Hi everyone
I didn't make it in the 2012 cycle and so I decided to take a gap year and try my chances again. It's only one year, after all... However, I've been rejected after one post-interview, yet again.
I'm pretty sure I messed up my chances yet again by making some dumb ass university choices that didn't play to the strengths of my application. Eg. I would have got an interview at SGUL but I didn't apply there. I can't really tell if it was my poor choices, maybe if I'd applied to the universities that I think I would have had a better chance at and got rejected, I'd still be saying the same thing.

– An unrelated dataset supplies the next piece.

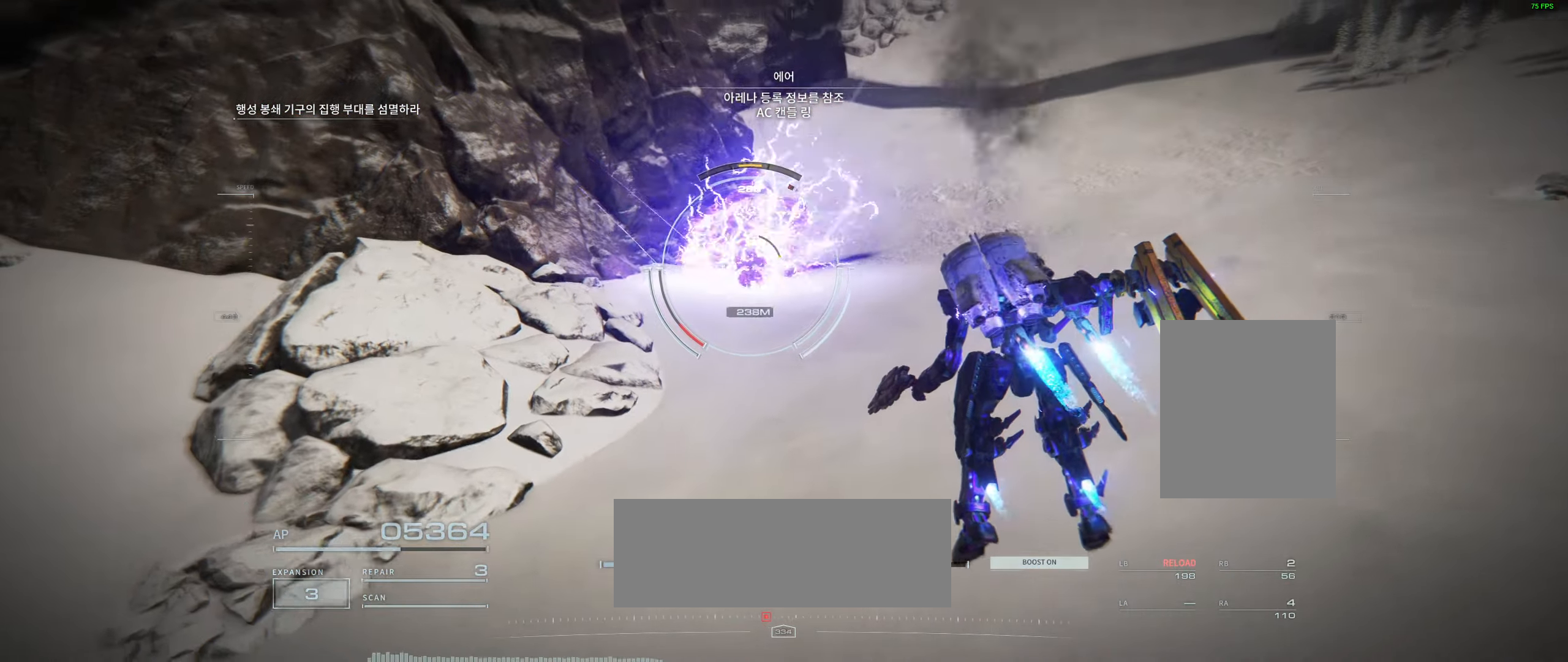
{"dt_ms": 500, "buttons": ["R2"], "left_stick": "up", "events": [[66, "R2", "down"], [183, "R2", "up"], [250, "R2", "down"], [366, "R2", "up"], [433, "R2", "down"]]}
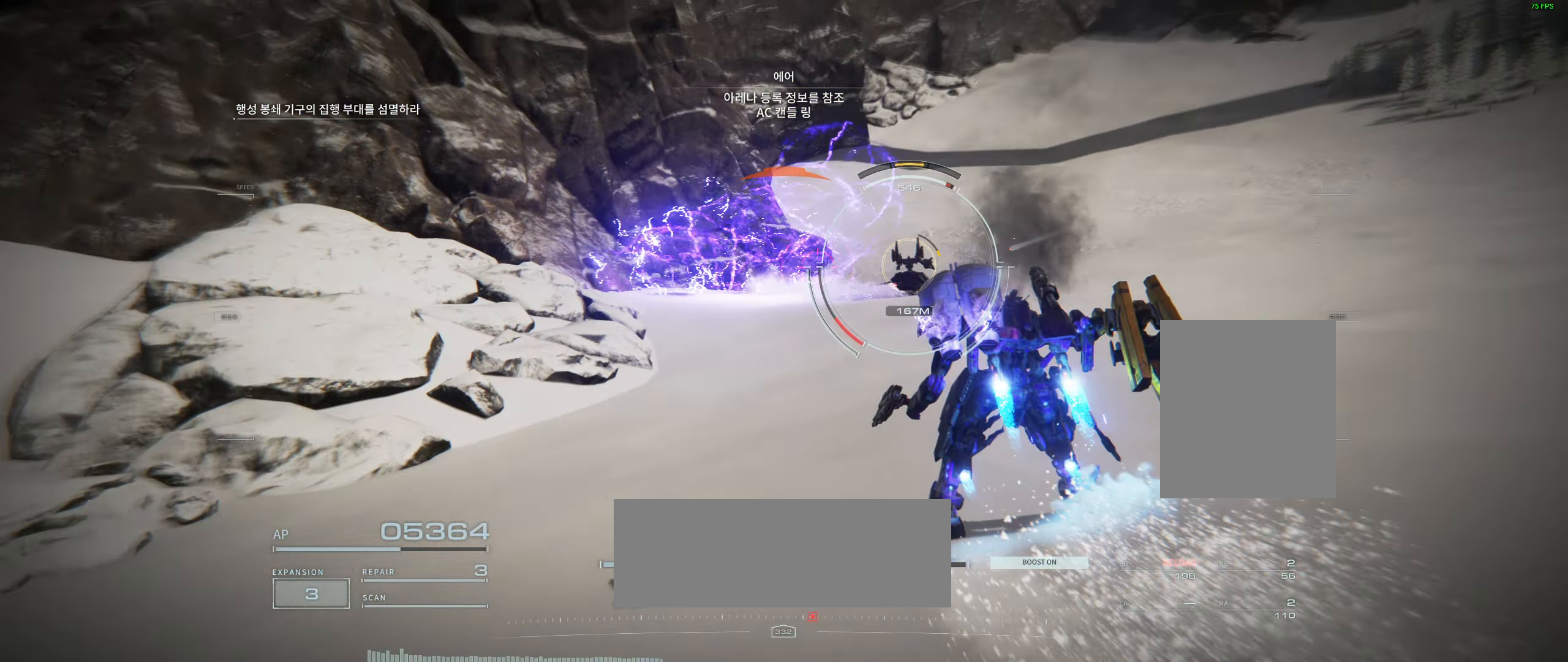
{"dt_ms": 500, "buttons": [], "left_stick": "up-right", "events": [[66, "R2", "up"], [116, "R2", "down"], [250, "R2", "up"], [350, "left_stick", "up-right"]]}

I've had plenty of people tell me that I would make a great doctor and plenty of friends and family who have put their faith in me. So not only does it feel like I've really let myself down, but everyone else as well. On the other hand I've had my dad tell me last year that maybe I'm just not good enough to become a doctor, that I'm not cut out for it and that's why I was rejected. I wanted to prove him wrong this year, but that hasn't worked. I've had some people say that everything happens for a reason. That this second rejection is just a test, and I will get to be where I want to be in the end. Doctors don't always get everything right but they persevere, so maybe I should too. Trouble is, I don't know anything, anymore right now. And the saying goes both ways, it feels that no matter how hard I try, I will never become a doctor so maybe I should just stop wasting time and settle for something else. I feel that I'll make the most out of whatever career I end up in.
Anyway, here are my options...
~ Study medicine abroad - possible finance issues
~ Study a medical science degree
-> apply during first year
-> apply for graduate entry - very competitive
-> transfer - very competitive
-> do something completely different
~ Another gap year and re-apply - parents are unlikely to agree with this
I'd really appreciate anyone's opinions and/or advice. Oh and if anyone has any advice on how to tell my parents that I've been rejected again, I'll gladly welcome it.
Thanks and sorry for the non-sensical whining/ranting.